■ Task instructions ■
Only an exact repeat of the listing, without its images, counts as the answer.

■ Provided data ■
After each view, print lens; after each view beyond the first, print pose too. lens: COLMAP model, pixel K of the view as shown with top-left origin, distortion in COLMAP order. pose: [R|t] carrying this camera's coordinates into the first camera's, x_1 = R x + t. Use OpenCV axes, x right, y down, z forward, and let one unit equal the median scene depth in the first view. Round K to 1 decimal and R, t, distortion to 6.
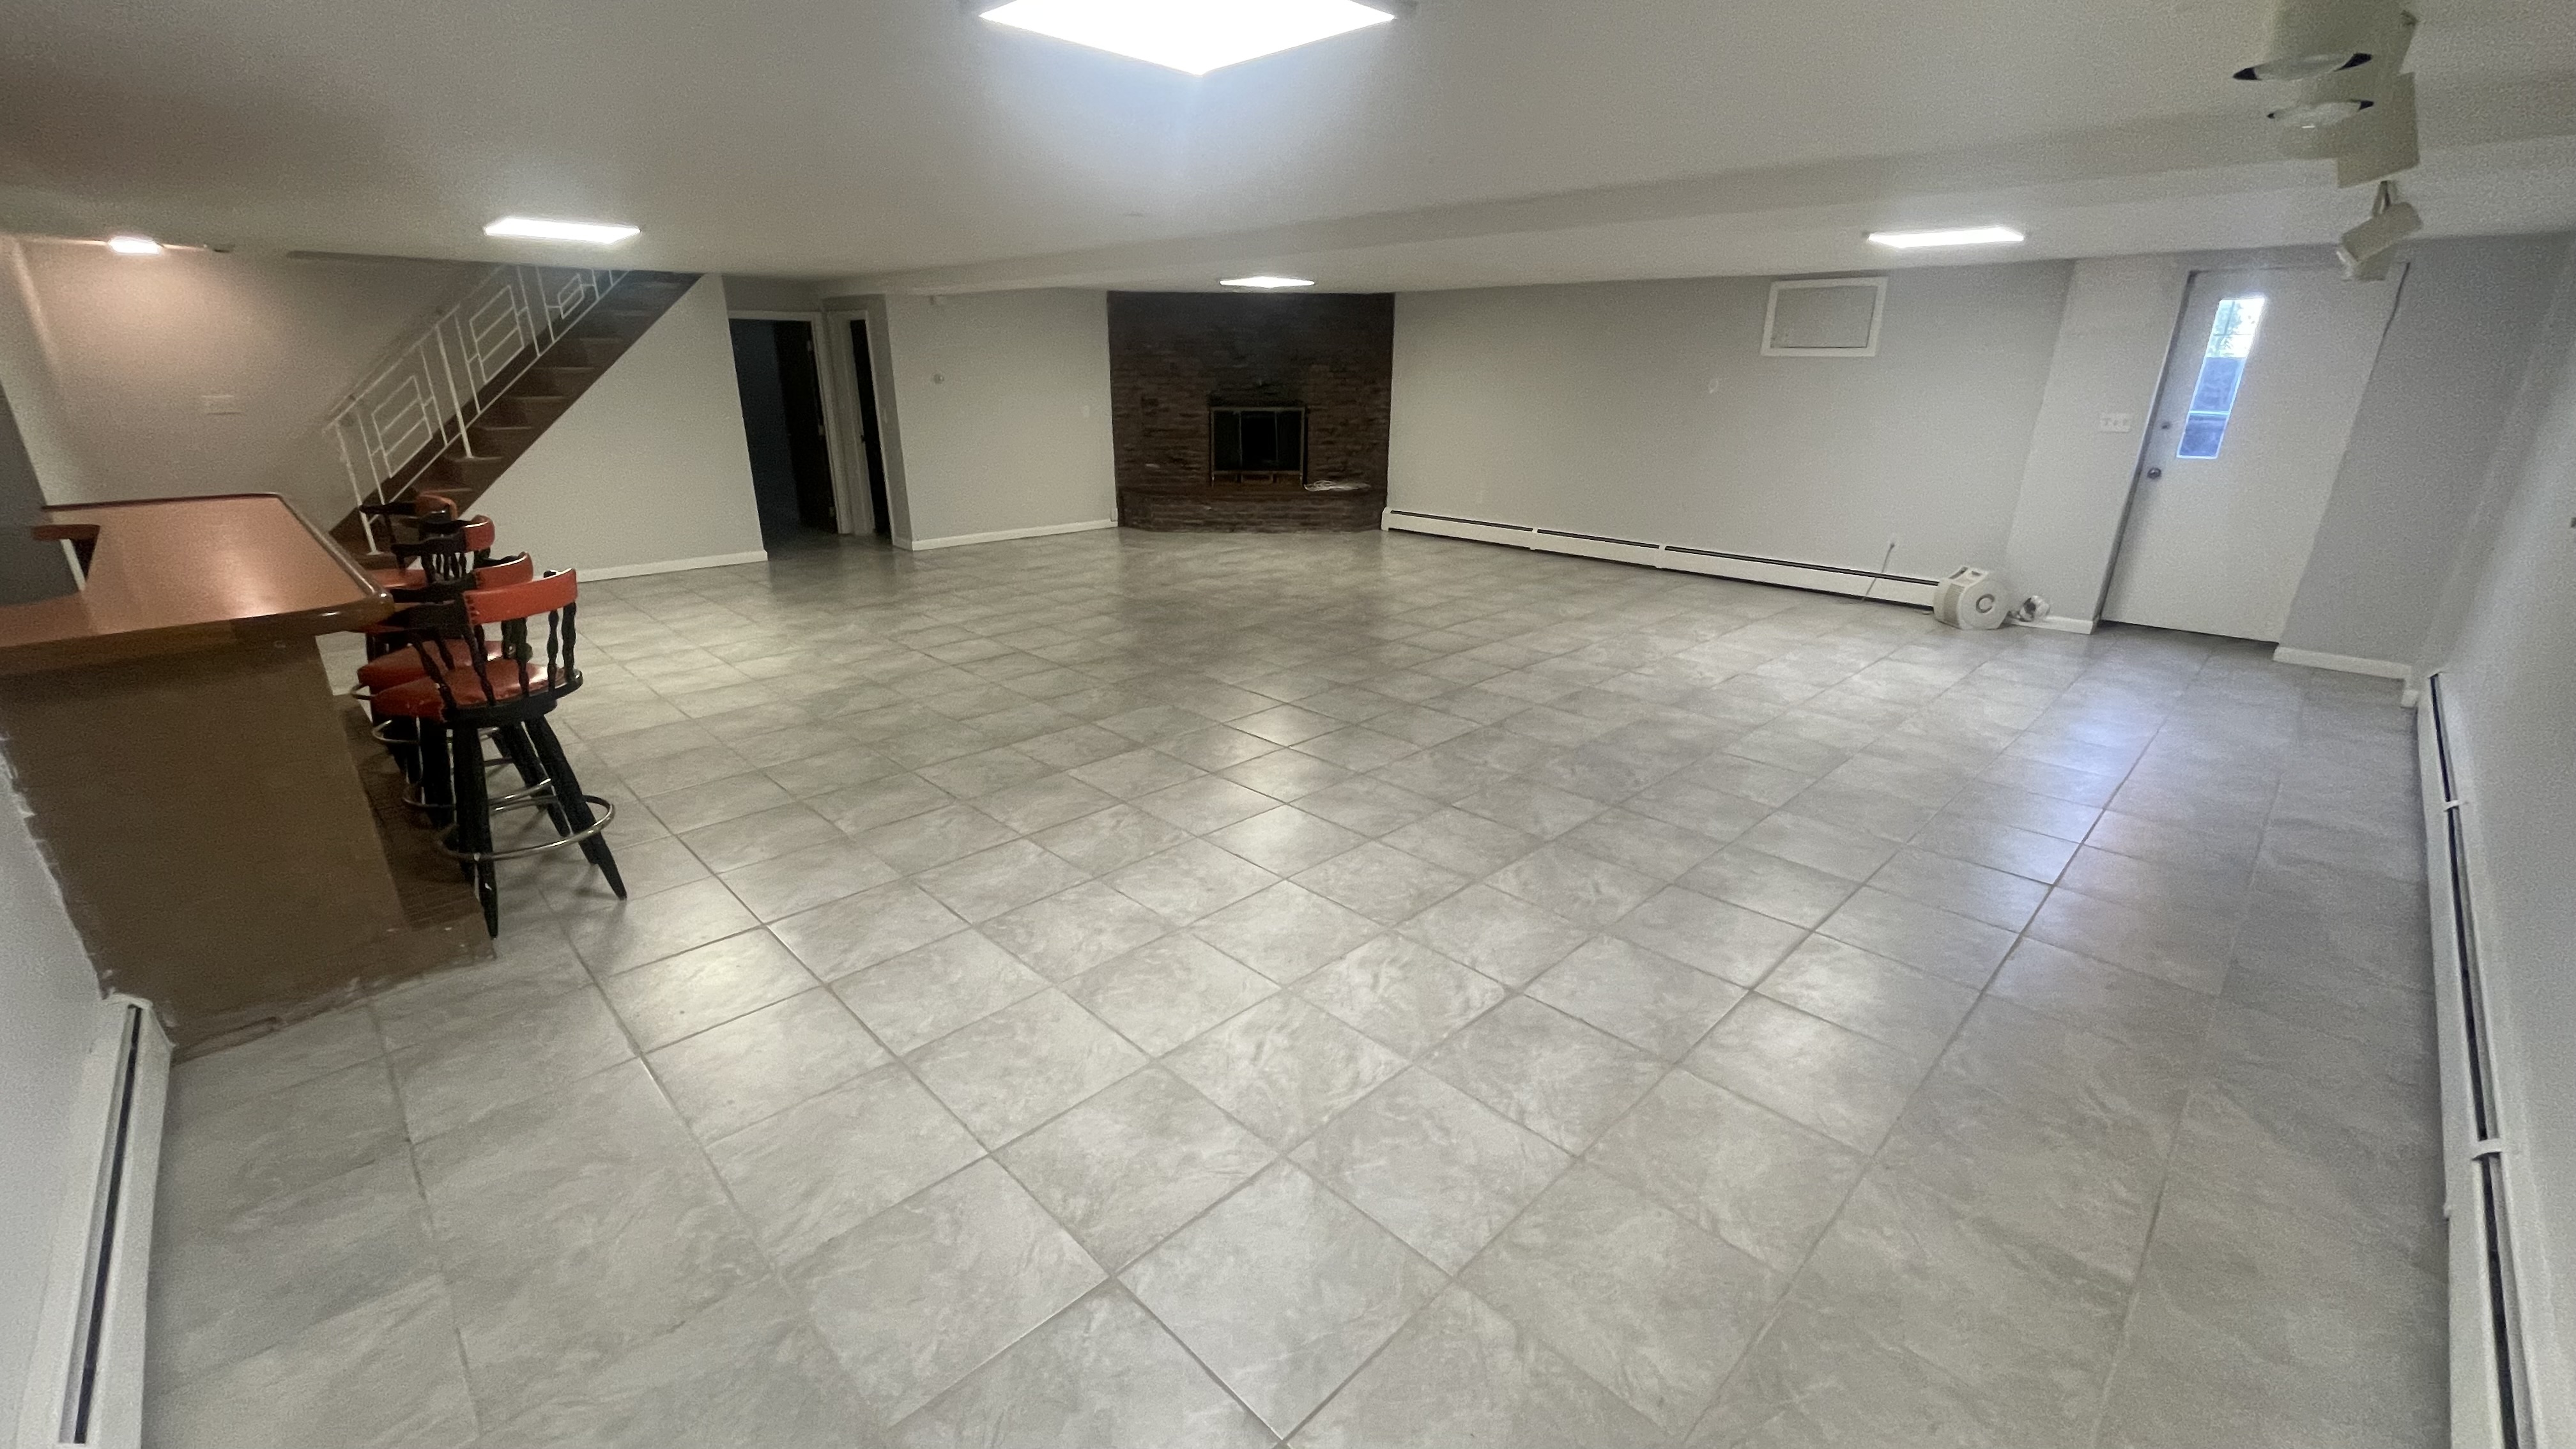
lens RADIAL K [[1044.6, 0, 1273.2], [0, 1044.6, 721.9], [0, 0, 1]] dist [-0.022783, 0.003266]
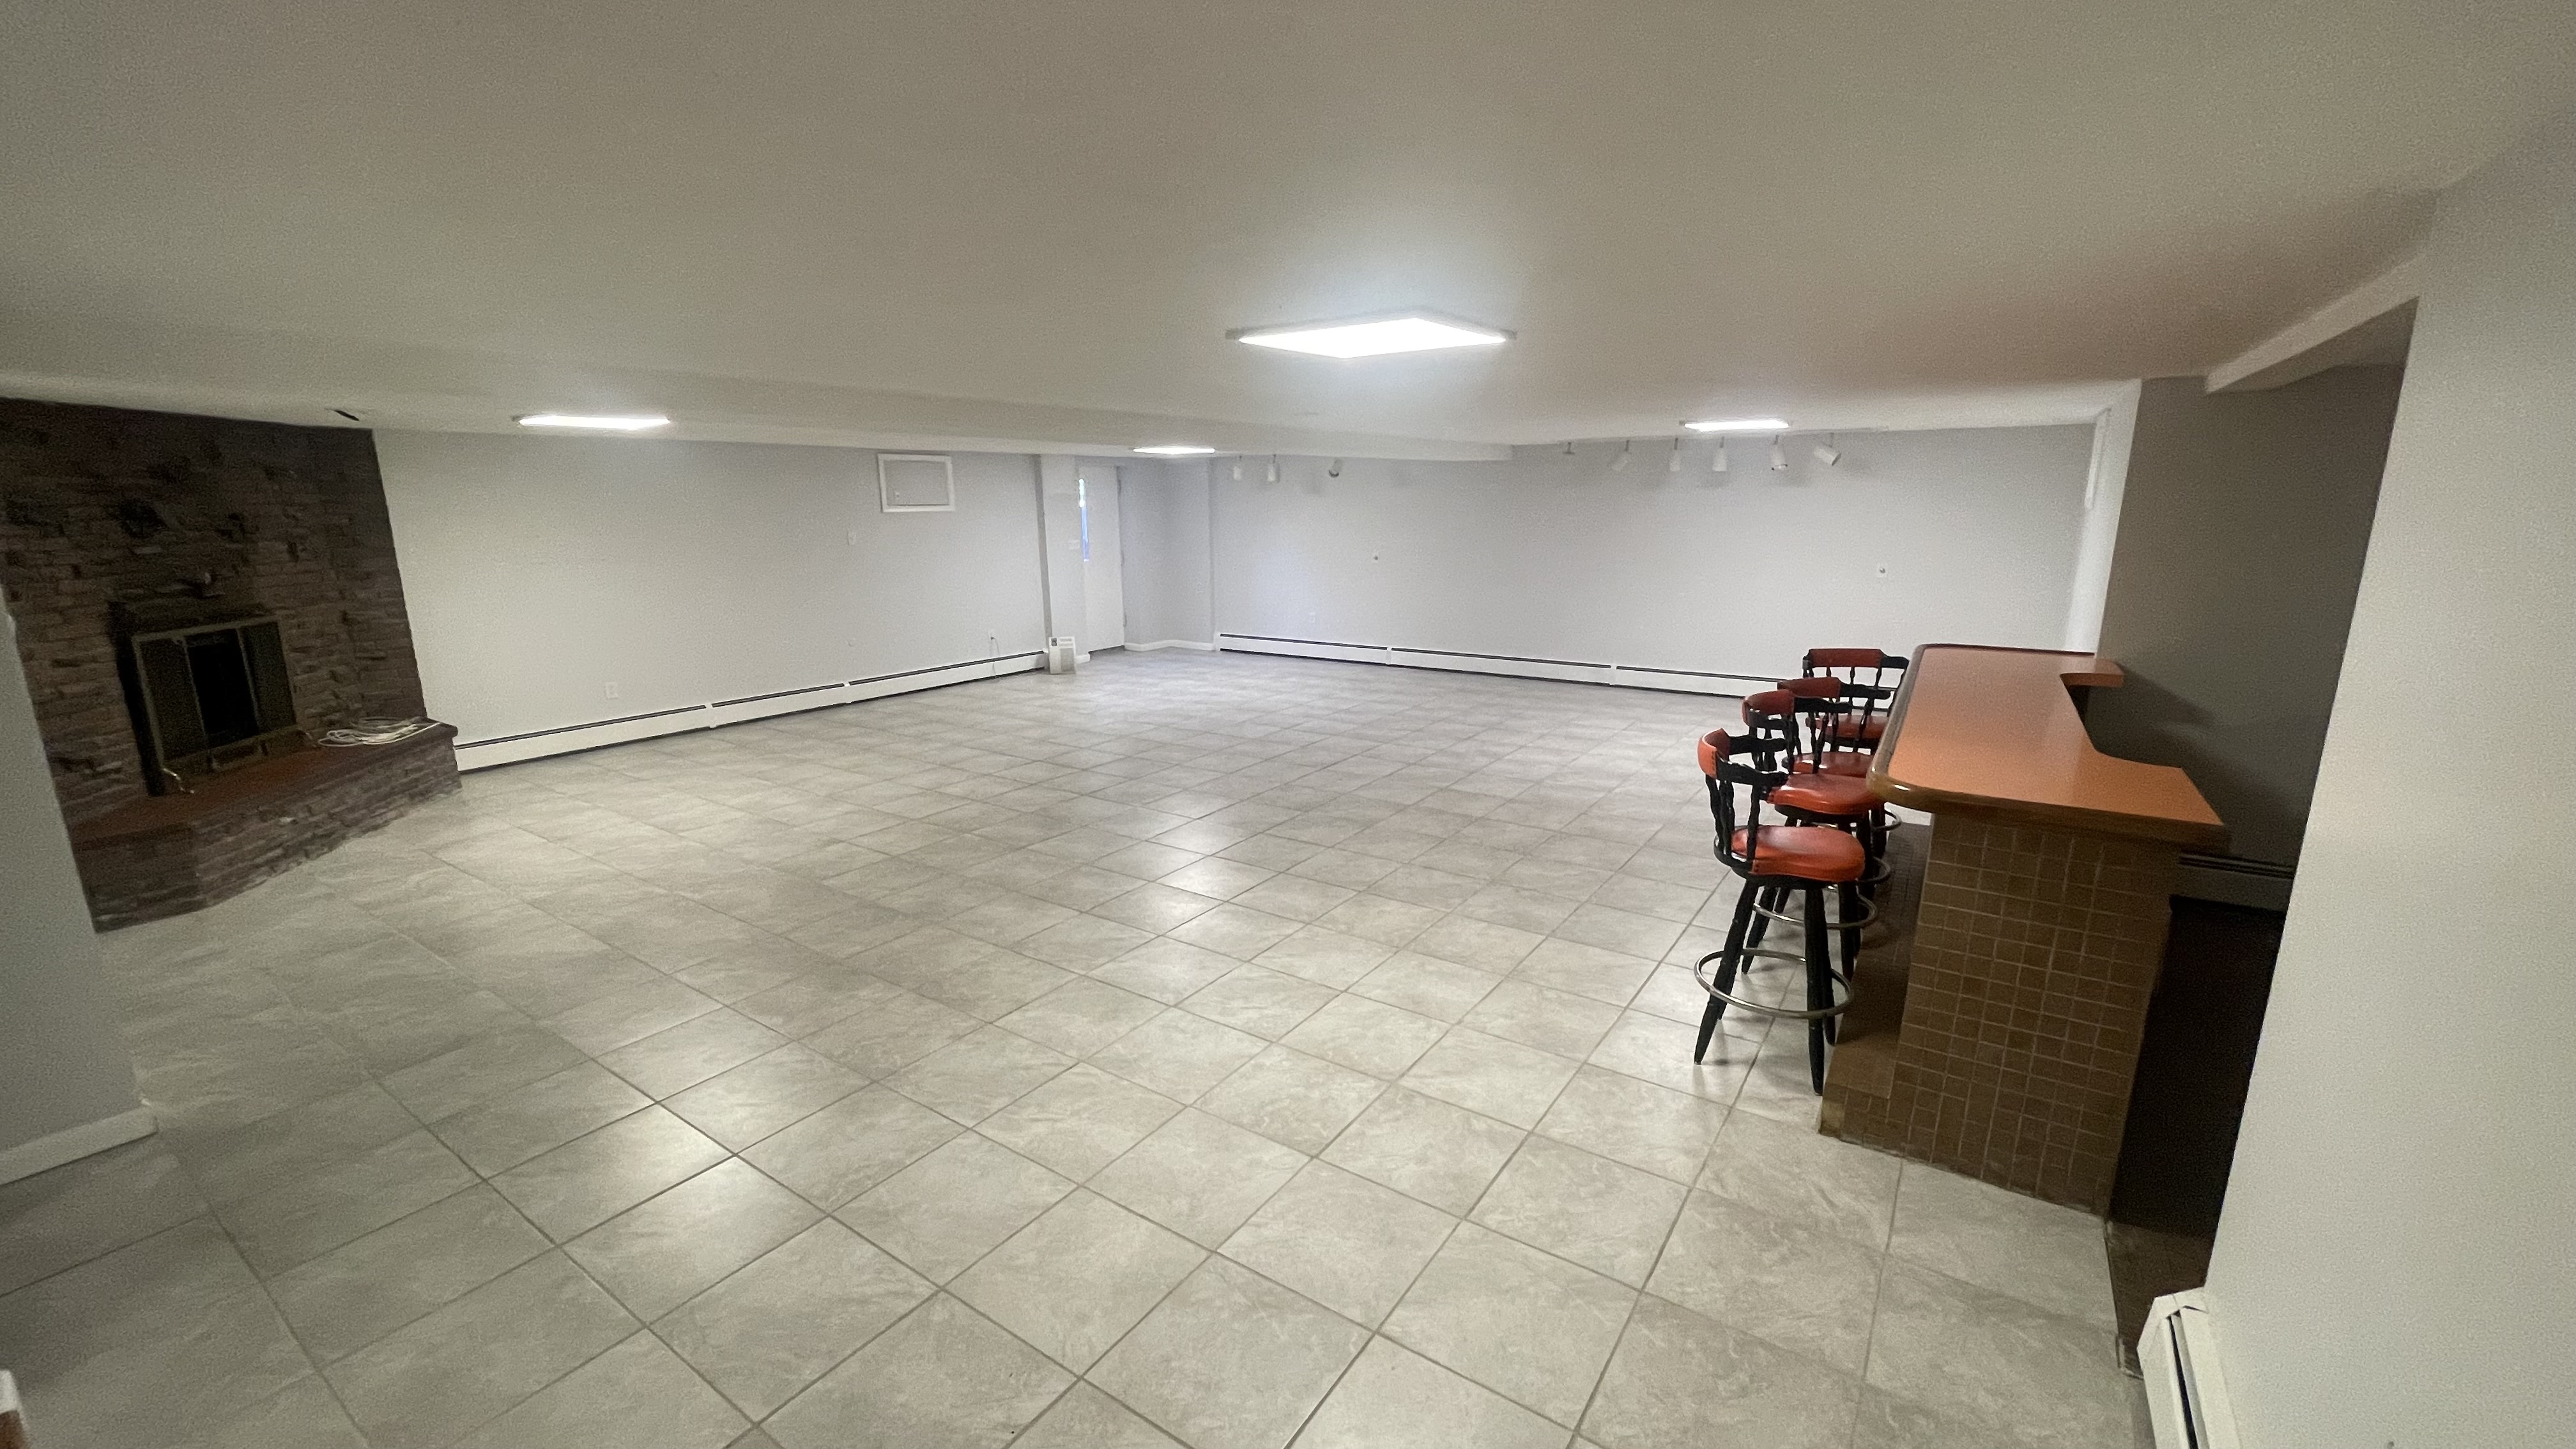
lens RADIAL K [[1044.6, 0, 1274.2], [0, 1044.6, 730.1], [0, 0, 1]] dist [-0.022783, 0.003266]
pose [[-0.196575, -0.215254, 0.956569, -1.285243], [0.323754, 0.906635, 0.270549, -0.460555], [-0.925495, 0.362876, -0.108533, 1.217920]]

■ Exercise output ■
After each view, print lens; after each view beyond the first, print pose too. lens: COLMAP model, pixel K of the view as shown with top-left origin, distortion in COLMAP order. pose: [R|t] carrying this camera's coordinates into the first camera's, x_1 = R x + t. Use OpenCV axes, x right, y down, z forward, and let one unit equal the median scene depth in the first view. Round K to 1 decimal and R, t, distortion to 6.
lens RADIAL K [[1044.6, 0, 1273.2], [0, 1044.6, 721.9], [0, 0, 1]] dist [-0.022783, 0.003266]
lens RADIAL K [[1044.6, 0, 1274.2], [0, 1044.6, 730.1], [0, 0, 1]] dist [-0.022783, 0.003266]
pose [[-0.196575, -0.215254, 0.956569, -1.285243], [0.323754, 0.906635, 0.270549, -0.460555], [-0.925495, 0.362876, -0.108533, 1.217920]]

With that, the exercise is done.